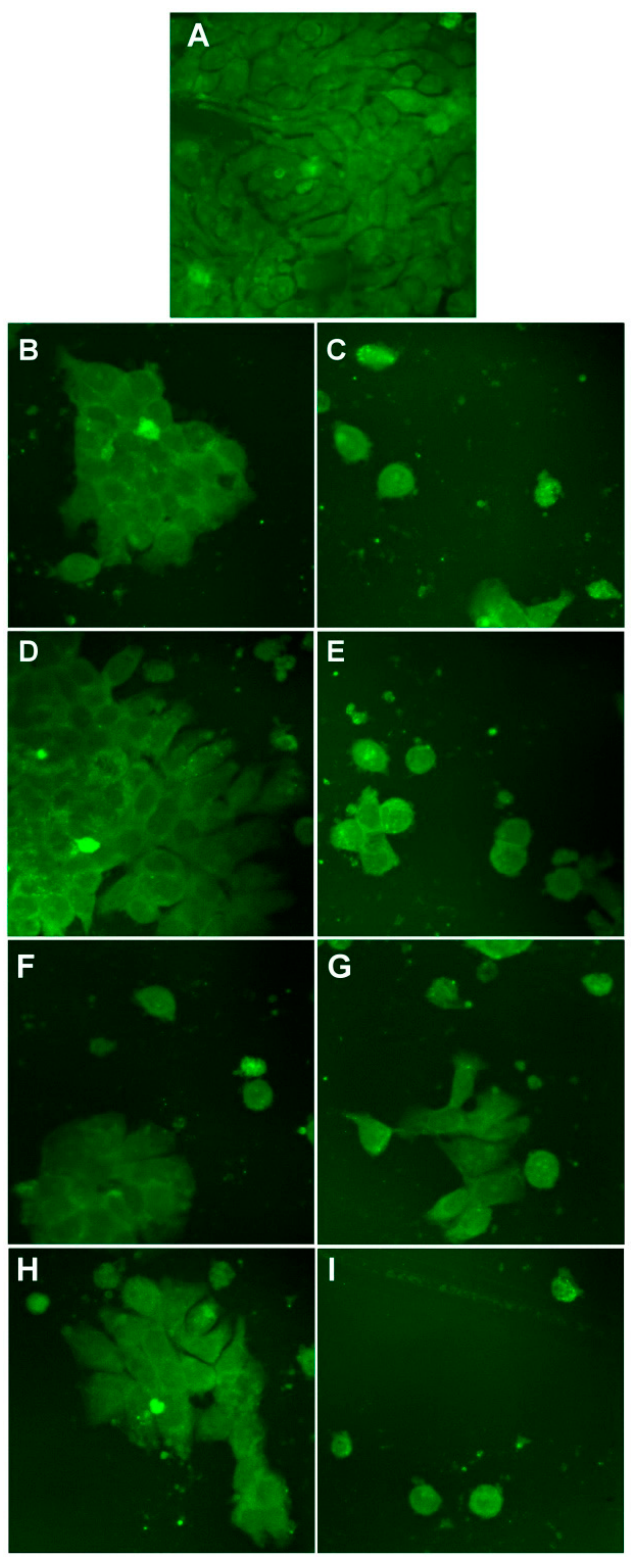
Figure 15. Morphology of control HepG2 cells ( A ) and cells after treatment with 6.4 µM and 51.1 µM of P3 ( B , C ), P4 ( D , E ), P5 ( F , G ), and P6 ( H , I ). Images are obtained with a 40× objective and in an epifluorescence mode.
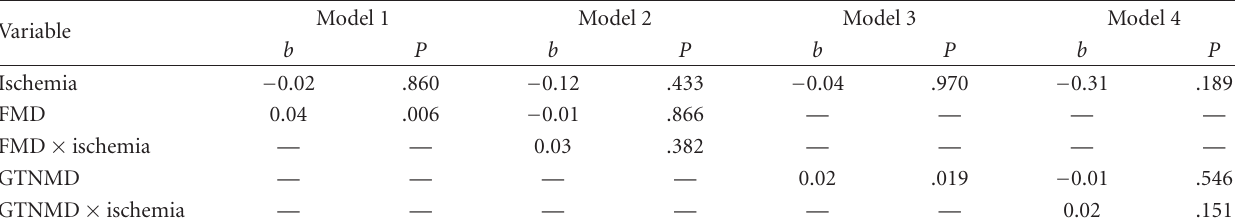
Table 3: Endothelial function variables and ischemia predicting peak oxygen consumption (VO 2 ) during exercise testing, adjusting for vessel size, medication status during the FMD test, age, and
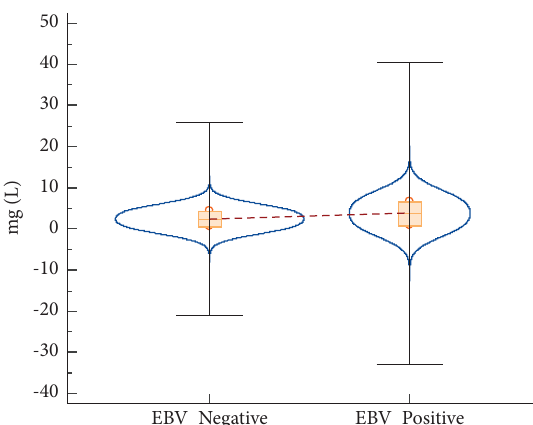
Figure 3: Te violin plot of level of D-dimer in EBV( − )/SARS- CoV-2(+) and EBV(+)/SARS-CoV-2(+) group, respectively. Te data were extracted from Xie et al. [1] and Meng et al. [12]. Te D- dimer was not statistically signifcantly diferent between these 2 groups ( p > 0 .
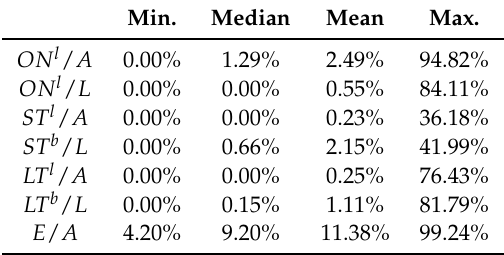
Table 4. Data summary of target ratios.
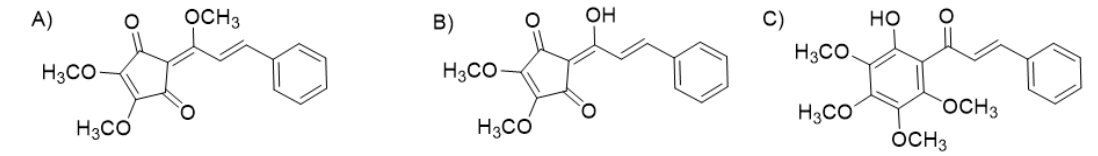
Figure 4. Structures of methyllinderone ( A ); linderone ( B ) and kanakugiol ( C ).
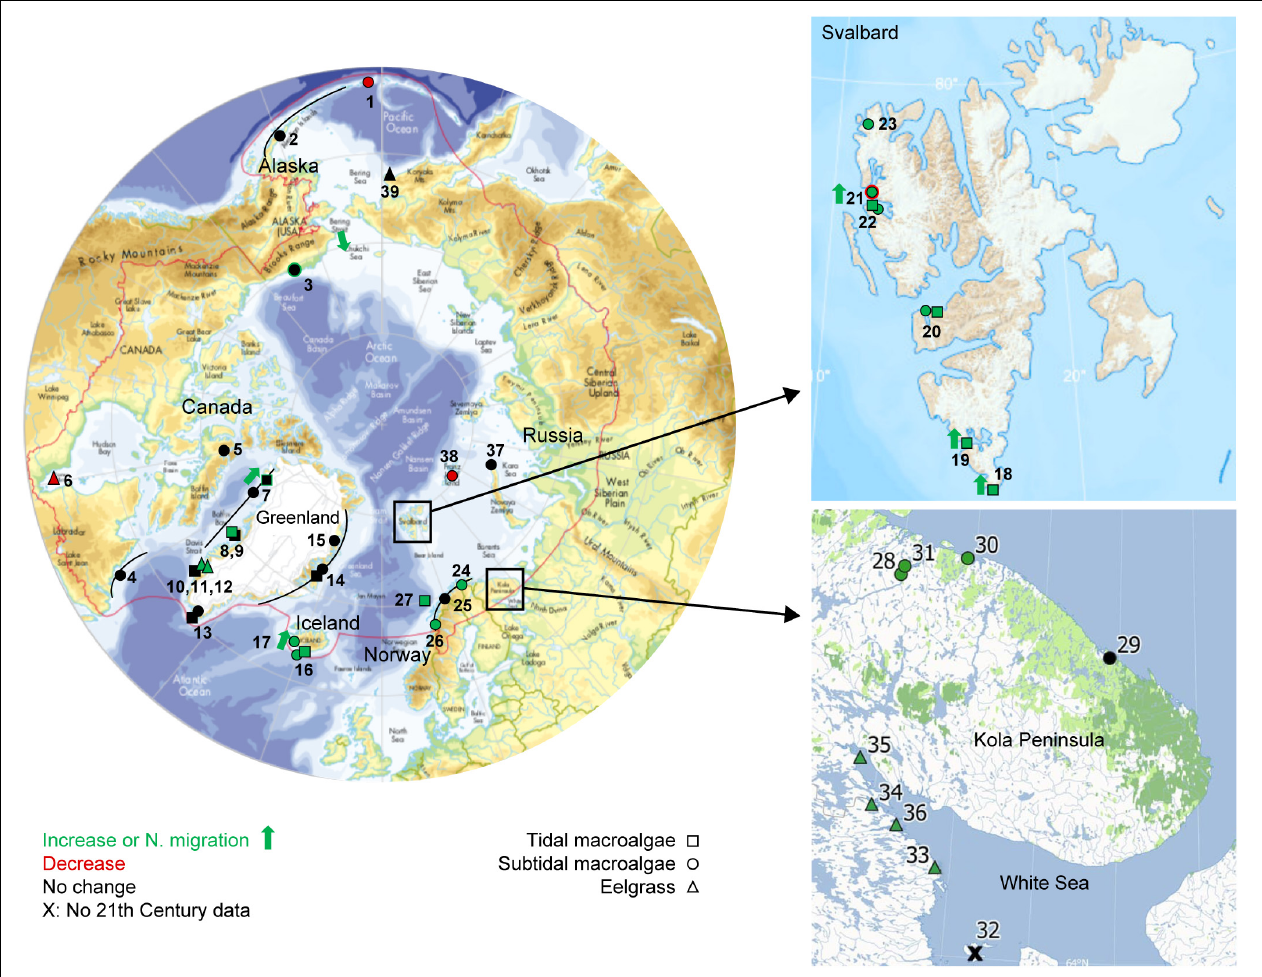
FIGURE 1 | Overview of compiled studies on pan-Arctic marine vegetation trends spanning at least 10 years and entering into the 21th Century. Trends are marked as increasing (green), declining (red) or no change (black) for subtidal macroalgae (circles), intertidal macroalgae (squares), and eelgrass (triangles). Northward migration is indicated by green arrow. If the site represents trends for more than one period, only the most recent is shown, and if this did not include the 21th Century, the site is marked by X. A line through a circle/square indicates that there are several sites along a gradient. The red line defines the Arctic region based on the Arctic Council definition (Huntington, 2001). Numbers refer to sites specified in Table 1 . Close-up of study sites in Svalbard and Russian Barents Sea/White Sea. Main map from Huntington, 2001, Svalbard map from Norwegian Polar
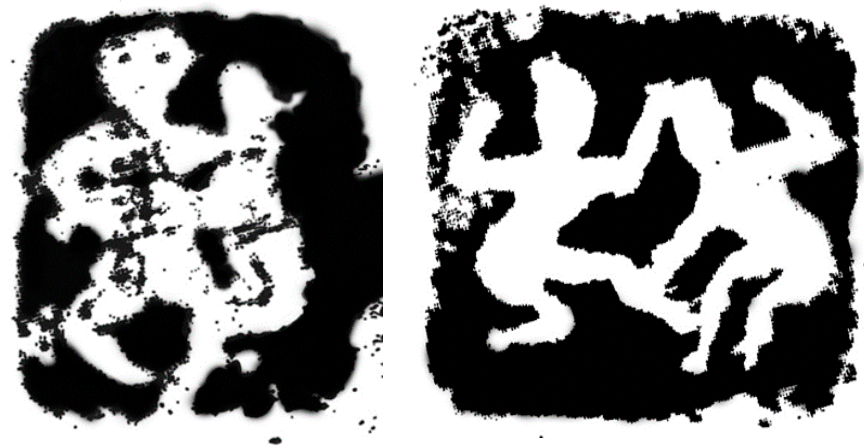
Figure 20. The Xiaoxingyin depicting the scene of Jiaodi. The Han Dynasty. Inventory: 78 and 79. Sketched by author. Picture source: National Palace Museum (1984), pp. 79–80.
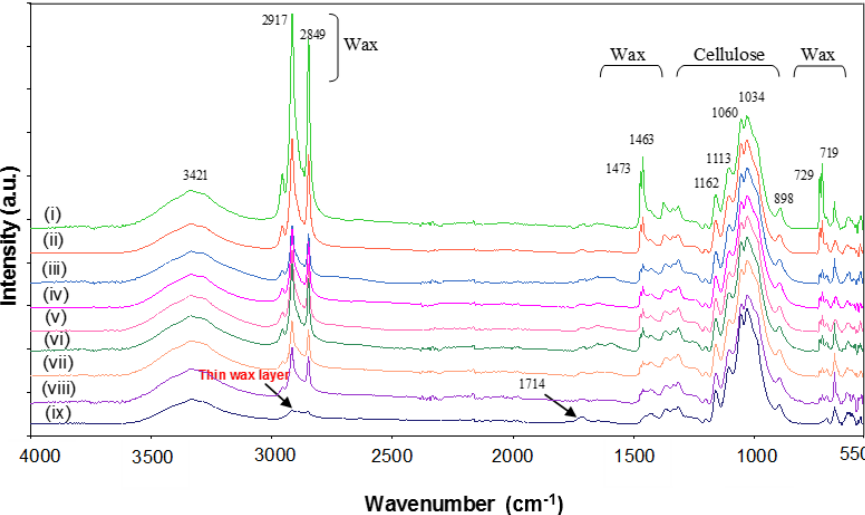
Figure 8. Fourier transform infrared (FTIR) spectra for (i) non-cured modified MFC films and after curing at different temperatures of (ii) 40 °C (iii) 60 °C (iv) 80 °C (v) 100 °C (vi)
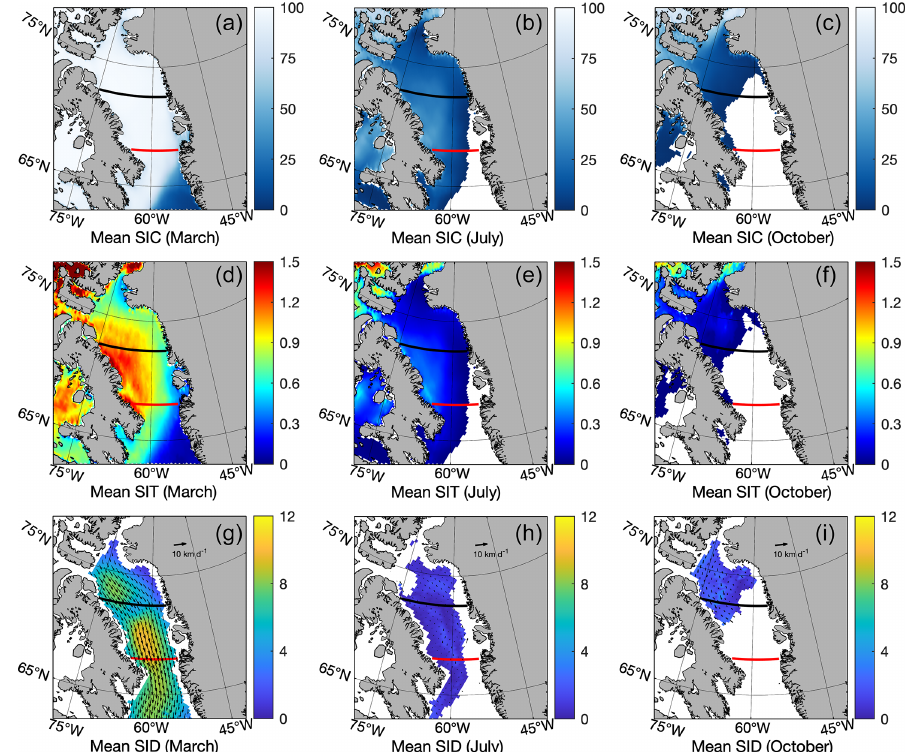
Figure 1. The ensemble mean sea-ice concentration ( a, b, c : SIC, unit: %) and thickness ( d, e, f : SIT, unit: m) in March, July and October averaged from CMST, NAOSIM, PIOMAS and Sat-merged SIT over the period 2011–2016. Sea-ice drift ( g, h, i : SID, unit: kmd − 1 ) is calculated by averaging data from NSIDC. Note that the Sat-merged SIT in the ensemble are only valid in March and October. The black line shows the SIV inflow gate, and the red line denotes the SIV outflow gate in the Baffin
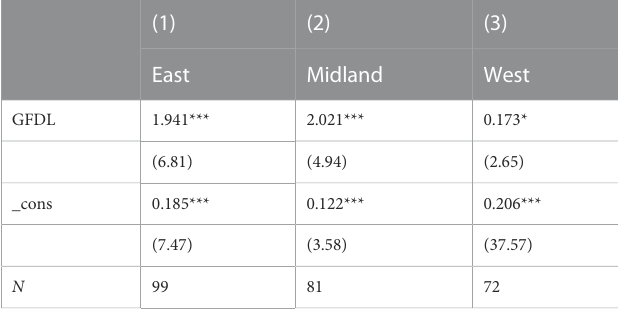
TABLE 7 Regression results based on Hypothesis 1 sub-region without the inclusion of control variables.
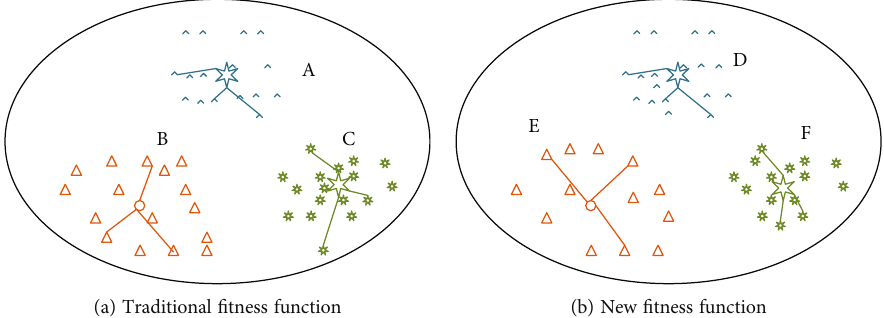
Figure 4: Clustering results of old and new fi tness functions in the same data set.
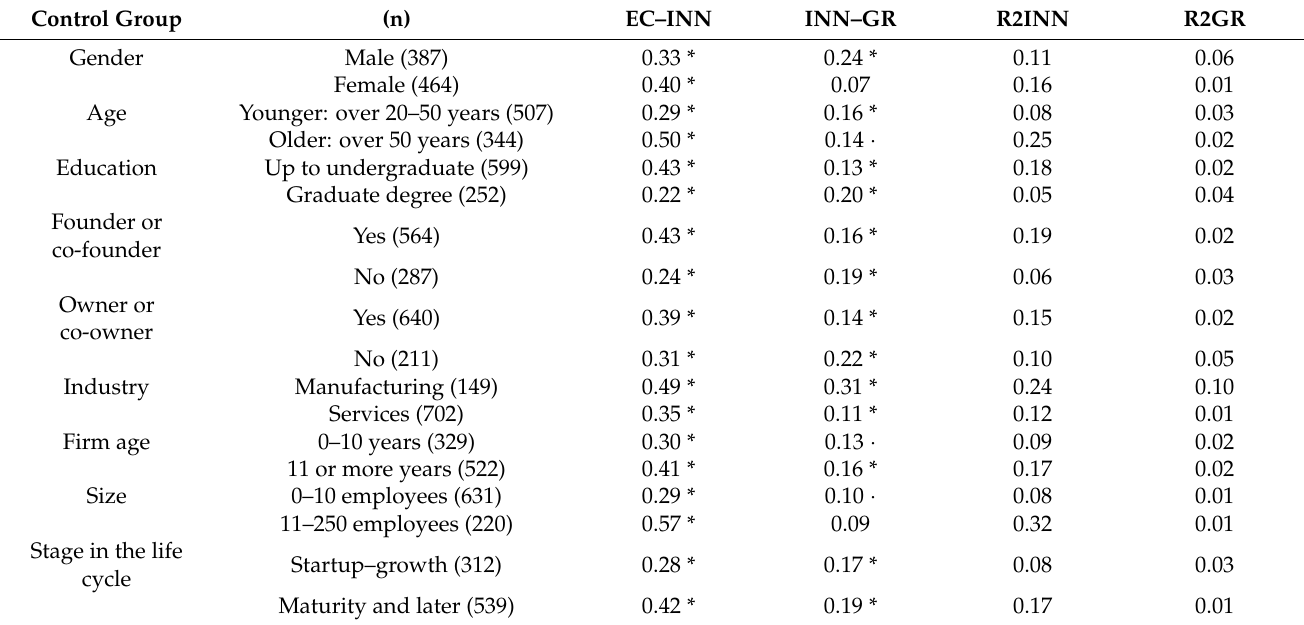
Table 5. Structural equation modeling results—controls (coefficients and variance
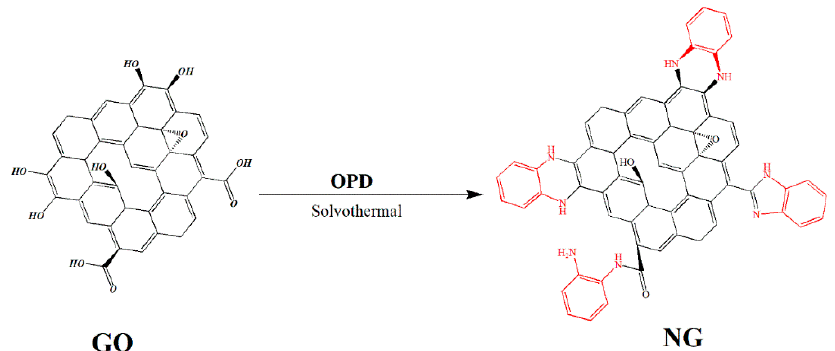
Figure 1. FTIR spectra of NG and RGO fillers.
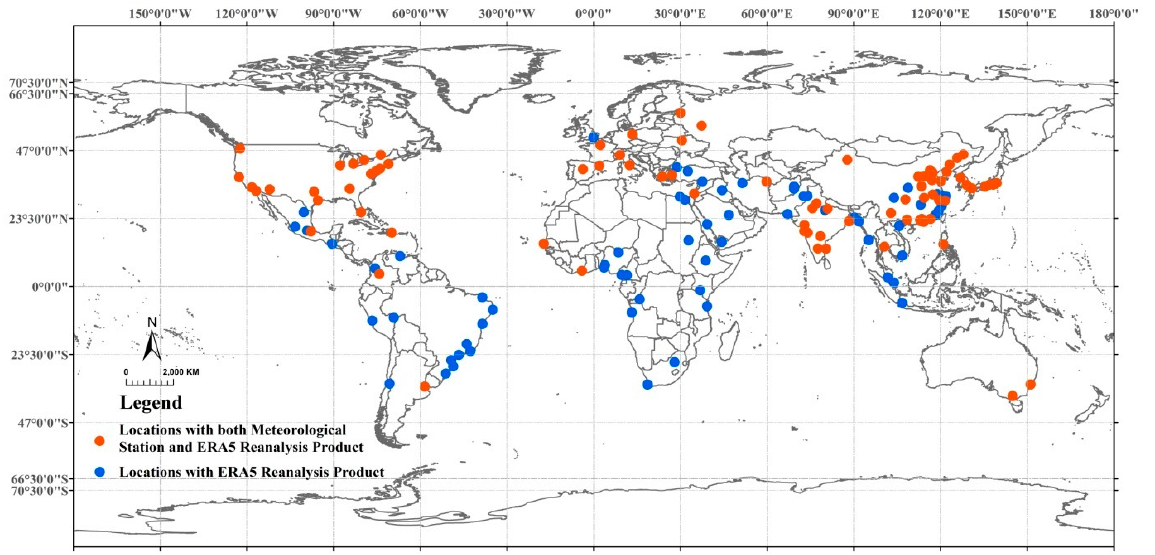
Figure 1. Global distribution of the 150 most populated metropolitan locations .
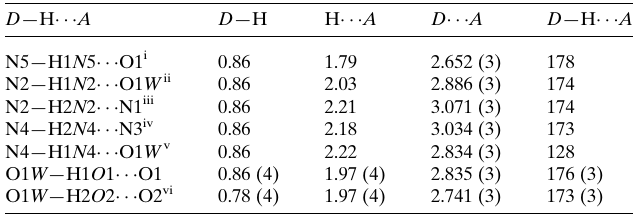
Table 1 Hydrogen-bond geometry (A˚ , (cid:4) ).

┄┄┄┄┄┄┄┄┄┄┄┄┄┄┄┄┄┄┄┄

## AIM OF THE TASK
Copy the lines above exactly and exclude every image.

## SOLUTION TO THE PROBLEM
Figure 15. Morphology of control HepG2 cells ( A ) and cells after treatment with 6.4 µM and 51.1 µM of P3 ( B , C ), P4 ( D , E ), P5 ( F , G ), and P6 ( H , I ). Images are obtained with a 40× objective and in an epifluorescence mode.
Table 3: Endothelial function variables and ischemia predicting peak oxygen consumption (VO 2 ) during exercise testing, adjusting for vessel size, medication status during the FMD test, age, and
Figure 3: Te violin plot of level of D-dimer in EBV( − )/SARS- CoV-2(+) and EBV(+)/SARS-CoV-2(+) group, respectively. Te data were extracted from Xie et al. [1] and Meng et al. [12]. Te D- dimer was not statistically signifcantly diferent between these 2 groups ( p > 0 .
Table 4. Data summary of target ratios.
Figure 4. Structures of methyllinderone ( A ); linderone ( B ) and kanakugiol ( C ).
FIGURE 1 | Overview of compiled studies on pan-Arctic marine vegetation trends spanning at least 10 years and entering into the 21th Century. Trends are marked as increasing (green), declining (red) or no change (black) for subtidal macroalgae (circles), intertidal macroalgae (squares), and eelgrass (triangles). Northward migration is indicated by green arrow. If the site represents trends for more than one period, only the most recent is shown, and if this did not include the 21th Century, the site is marked by X. A line through a circle/square indicates that there are several sites along a gradient. The red line defines the Arctic region based on the Arctic Council definition (Huntington, 2001). Numbers refer to sites specified in Table 1 . Close-up of study sites in Svalbard and Russian Barents Sea/White Sea. Main map from Huntington, 2001, Svalbard map from Norwegian Polar
Figure 20. The Xiaoxingyin depicting the scene of Jiaodi. The Han Dynasty. Inventory: 78 and 79. Sketched by author. Picture source: National Palace Museum (1984), pp. 79–80.
Figure 8. Fourier transform infrared (FTIR) spectra for (i) non-cured modified MFC films and after curing at different temperatures of (ii) 40 °C (iii) 60 °C (iv) 80 °C (v) 100 °C (vi)
Figure 1. The ensemble mean sea-ice concentration ( a, b, c : SIC, unit: %) and thickness ( d, e, f : SIT, unit: m) in March, July and October averaged from CMST, NAOSIM, PIOMAS and Sat-merged SIT over the period 2011–2016. Sea-ice drift ( g, h, i : SID, unit: kmd − 1 ) is calculated by averaging data from NSIDC. Note that the Sat-merged SIT in the ensemble are only valid in March and October. The black line shows the SIV inflow gate, and the red line denotes the SIV outflow gate in the Baffin
TABLE 7 Regression results based on Hypothesis 1 sub-region without the inclusion of control variables.
Figure 4: Clustering results of old and new fi tness functions in the same data set.
Table 5. Structural equation modeling results—controls (coefficients and variance
Figure 1. FTIR spectra of NG and RGO fillers.
Figure 1. Global distribution of the 150 most populated metropolitan locations .
Table 1 Hydrogen-bond geometry (A˚ , (cid:4) ).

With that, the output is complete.